Rightly pleased with ourselves, we took it home and set it up in the living room. It looked beautiful, standing there in all its glory. But it quickly dawned on us that we didn’t have any decorations, and any money we might have had for decorations we’d spent on coffee and food for the tree men. So we used what we had – and for some reason we had lots of origami paper. I don’t know why, perhaps I got it as a freebie from work, but for whatever reason we loads of the stuff.
And I knew how to fold paper cranes.
A paper crane is traditionally a symbol of hope and healing in challenging times, and if you can fold a thousand of them your wishes are supposed to come true. I don’t think we folded a thousand cranes that Christmas, but our tree and our apartment were filled with many hundreds of them. It looked fantastic, if a little odd. But we used what we had and our wish came true. We had a wonderful New York Christmas.
Twelve years later I was working on a market stall with my girlfriend (who later became my wife) in Brighton, on the south coast of England. I’ve got a lot of respect for people who work on markets. It’s unforgiving work and, like the tree men, you’ve got to be prepared to work hard for very little reward. Market work requires early starts, long days, it’s physical and often cold and wet.
I took a break to get lunch, and walking down an alleyway off the main street I turned the corner was stopped in my tracks by an old man sitting silently in a doorway. All skin and bones, his clothes were filthy and threadbare, yet with almost nothing left to give he was doing the one thing that he could. He wasn’t begging for money. He wasn’t pleading for sympathy or pity. With dignity, he was refusing to be beaten. He was using what he had.
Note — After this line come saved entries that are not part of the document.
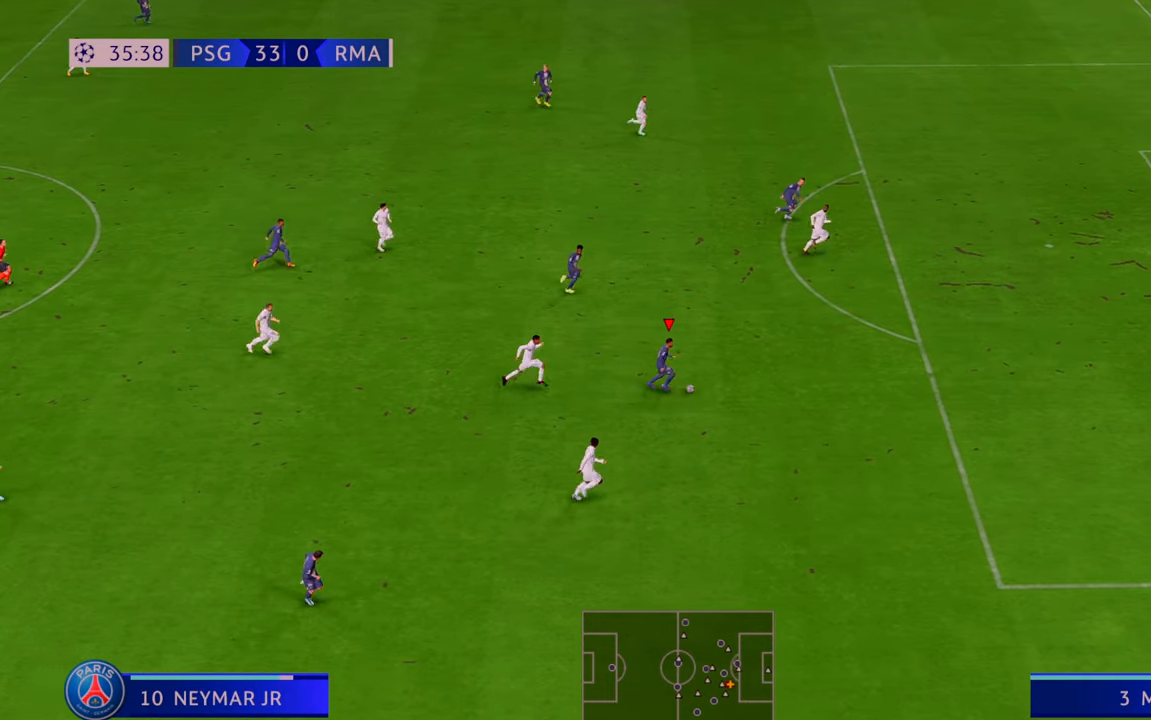
{"buttons": ["R2"], "left_stick": "right", "right_stick": "center", "events": []}
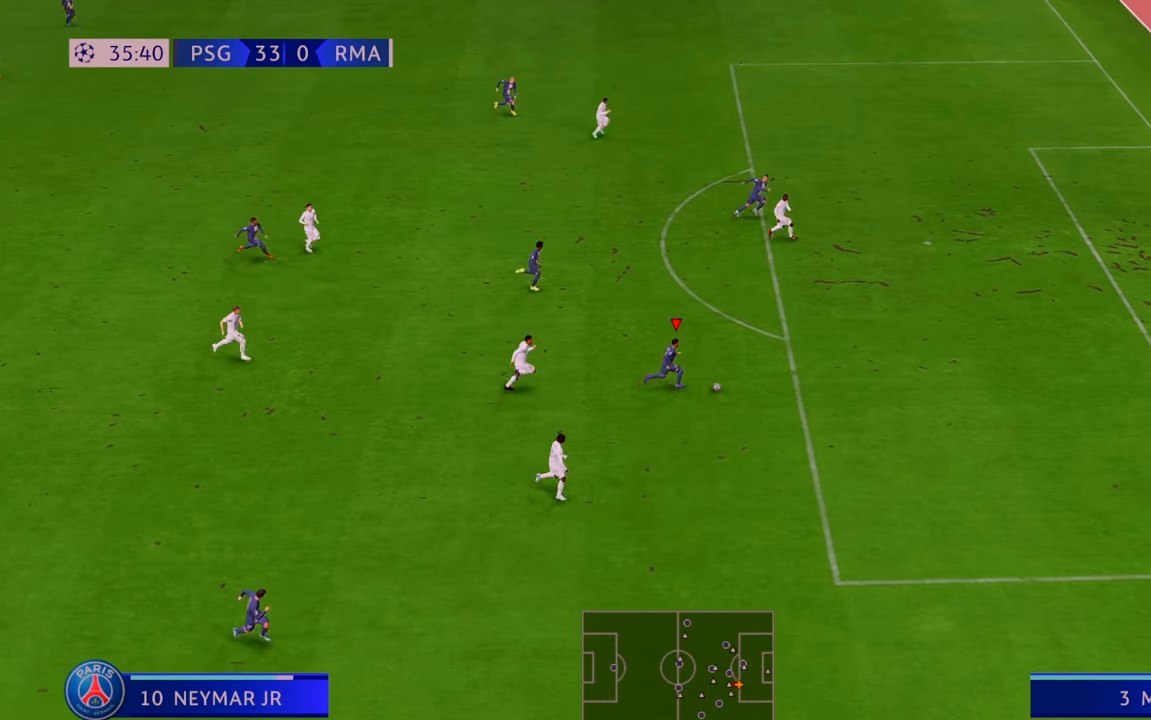
{"buttons": [], "left_stick": "up", "right_stick": "center", "events": [[117, "L2", "down"], [167, "L2", "up"], [350, "R2", "up"], [383, "left_stick", "up"]]}
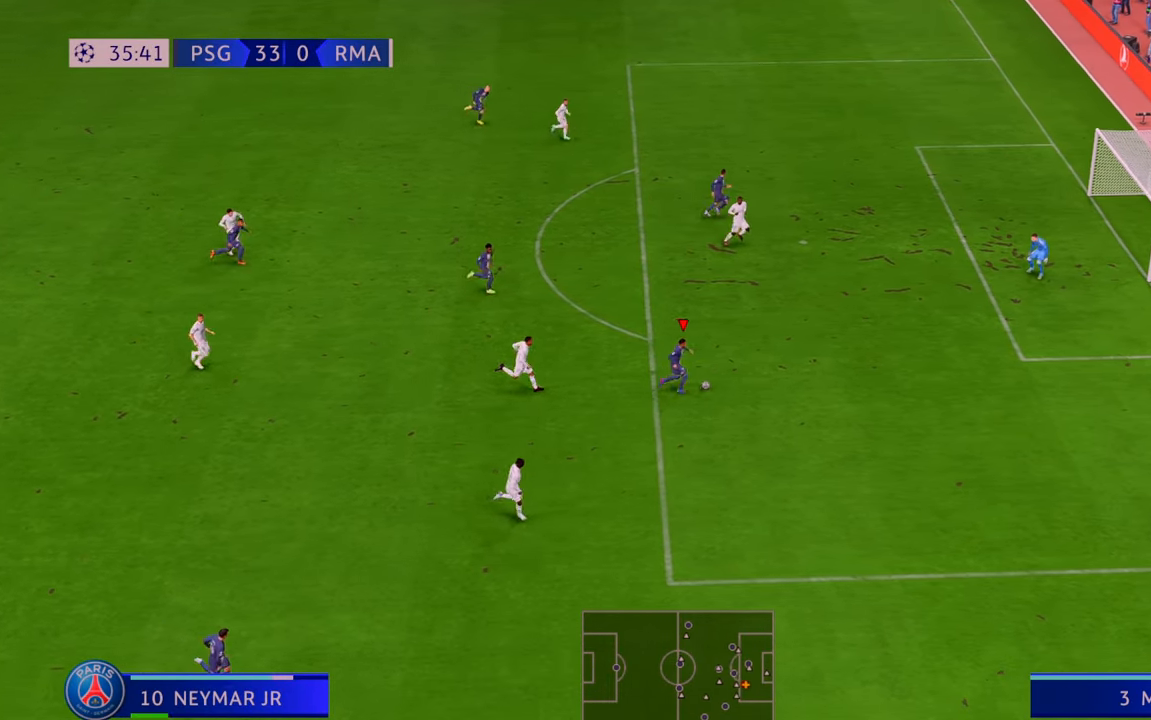
{"buttons": [], "left_stick": "up", "right_stick": "center", "events": []}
I don’t think he noticed me, because his attention was focused intently on his boney fingers, which were carefully folding a piece of paper. When he finished folding he placed it gently on the ground, before picking up another sheet of paper which he began to fold into the shape of another crane. He was surrounded by them. Big and small, a mass of origami cranes spilled out of his doorway and filled the concrete around him, like a meadow of wildflowers.
I didn’t have much money to offer, but just the sight of all that colourful folded paper was worth everything I had in my pockets, and I was glad to give it to him. He had earned it ten times over simply by refusing to give up, even when all he had left to offer was this one small thing.
We have to keep moving forward. If there’s something we can do, anything at all, we must do it. If we have a skill or a talent, we must find a way to make it work for us, so that we can improve our lives and the lives of others. We must refuse to be beaten.
I don’t know what happened to that man in the doorway, but he used what he had and his meadow of cranes touched my heart – and in that moment my life was all the richer because of it.
I hope he folded a thousand of them.